Senior Chief Petty Officer (GMCS) Robert Hyatt, assigned to NAVEDOTECHDIV, pointed out operational advantages to cross-pollenization. "There's a lot more joint training and operations going on now," said Hyatt. "You get the Navy and the Marine Corps, you get DoD Police and we all train together. If we have to deploy together, we now can know how each other operates."
Hyatt gave a few examples of the type of valuable knowledge that can be shared between military and law enforcement. "With the military, our room clearing and breeching was a slow process," he said. "Since we've worked with civilian police, our breeching techniques have become more refined, more dynamic."
Likewise, Hyatt's military experience gave him something valuable to pass on to law enforcement. "We're used to wearing [body] armor all the time," said Hyatt. "We've helped [police] train with body armor the correct way." For Hyatt and other members of the special operations community, that means squaring up and facing the bad guys so only the strongest part of one's armor is exposed. These seemingly small details can have critical applications when it comes to law enforcement addressing threats posed by active-shooters.
Safely addressing security threats is only part of the expertise required of today's police officers, however. Officers must also have a basic understanding of how to properly handle evidence. Here again, NSASP police officers are using the theme of cross-pollenization to gain invaluable knowledge from the evidence experts at NCIS.
"It's a win-win for us," said Special Agent Ed Young, assigned to the NCIS resident unit onboard NSASP. "As an agent with NCIS, we have to count on [police officers] at the local, base level. The better trained they are, the easier it makes my job. And it's been a pleasure to teach them."

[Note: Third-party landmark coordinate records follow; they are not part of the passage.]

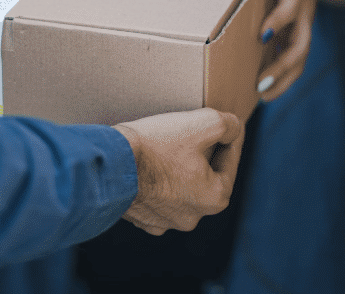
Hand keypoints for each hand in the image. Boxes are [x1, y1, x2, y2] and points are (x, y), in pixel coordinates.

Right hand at [114, 108, 242, 235]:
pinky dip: (156, 181)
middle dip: (202, 153)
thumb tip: (234, 128)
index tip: (226, 123)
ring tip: (168, 145)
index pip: (230, 159)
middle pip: (205, 175)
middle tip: (193, 130)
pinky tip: (148, 164)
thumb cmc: (156, 145)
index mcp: (214, 197)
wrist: (110, 164)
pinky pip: (156, 196)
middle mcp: (193, 216)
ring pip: (180, 187)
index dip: (229, 136)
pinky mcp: (142, 217)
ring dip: (178, 168)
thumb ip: (227, 124)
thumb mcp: (200, 123)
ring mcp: (165, 221)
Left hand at [244, 0, 318, 101]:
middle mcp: (302, 7)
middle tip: (260, 81)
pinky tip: (261, 90)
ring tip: (261, 95)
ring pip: (298, 55)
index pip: (292, 4)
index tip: (262, 33)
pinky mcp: (294, 29)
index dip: (280, 19)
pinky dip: (281, 74)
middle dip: (283, 64)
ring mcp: (301, 22)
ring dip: (283, 77)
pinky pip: (291, 56)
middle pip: (300, 42)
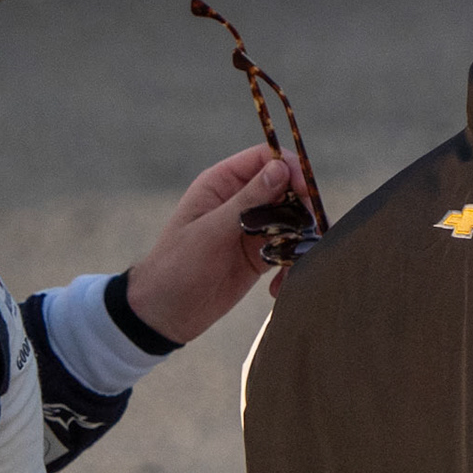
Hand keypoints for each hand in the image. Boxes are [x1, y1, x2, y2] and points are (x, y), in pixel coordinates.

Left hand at [125, 145, 305, 343]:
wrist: (166, 313)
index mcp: (221, 184)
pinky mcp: (260, 255)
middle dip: (300, 206)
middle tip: (306, 229)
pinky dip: (291, 263)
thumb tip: (281, 168)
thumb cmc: (177, 265)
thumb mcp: (211, 231)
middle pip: (285, 187)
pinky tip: (278, 286)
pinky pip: (288, 249)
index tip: (304, 189)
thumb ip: (248, 200)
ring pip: (291, 219)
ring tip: (292, 262)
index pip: (264, 159)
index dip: (289, 167)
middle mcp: (239, 201)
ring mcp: (252, 228)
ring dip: (298, 238)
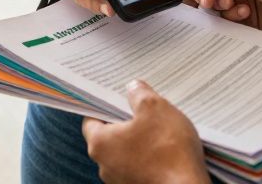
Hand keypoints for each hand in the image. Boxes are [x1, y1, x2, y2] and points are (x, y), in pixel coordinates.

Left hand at [82, 80, 208, 183]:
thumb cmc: (168, 151)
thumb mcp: (155, 108)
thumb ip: (140, 94)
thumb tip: (134, 88)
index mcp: (100, 143)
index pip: (92, 120)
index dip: (106, 106)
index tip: (119, 97)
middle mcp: (105, 166)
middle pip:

A wing of Building 217 has been designated to host scenarios designed to test police officers' evidence-handling skills. The space allows NCIS to train its own agents while also helping ensure rank-and-file police officers understand how to process a crime scene. "We have five rooms where we can develop different scenes representing the full gamut of what NCIS investigates," said Young. "We are really lucky to have the ability to come here and continuously work with our partners on the base."
Young said he hoped the tactical training also hosted in Building 217 would rub off on NCIS agents, who often deploy overseas. "Hands down, this is a fantastic place we have available to us here," he said.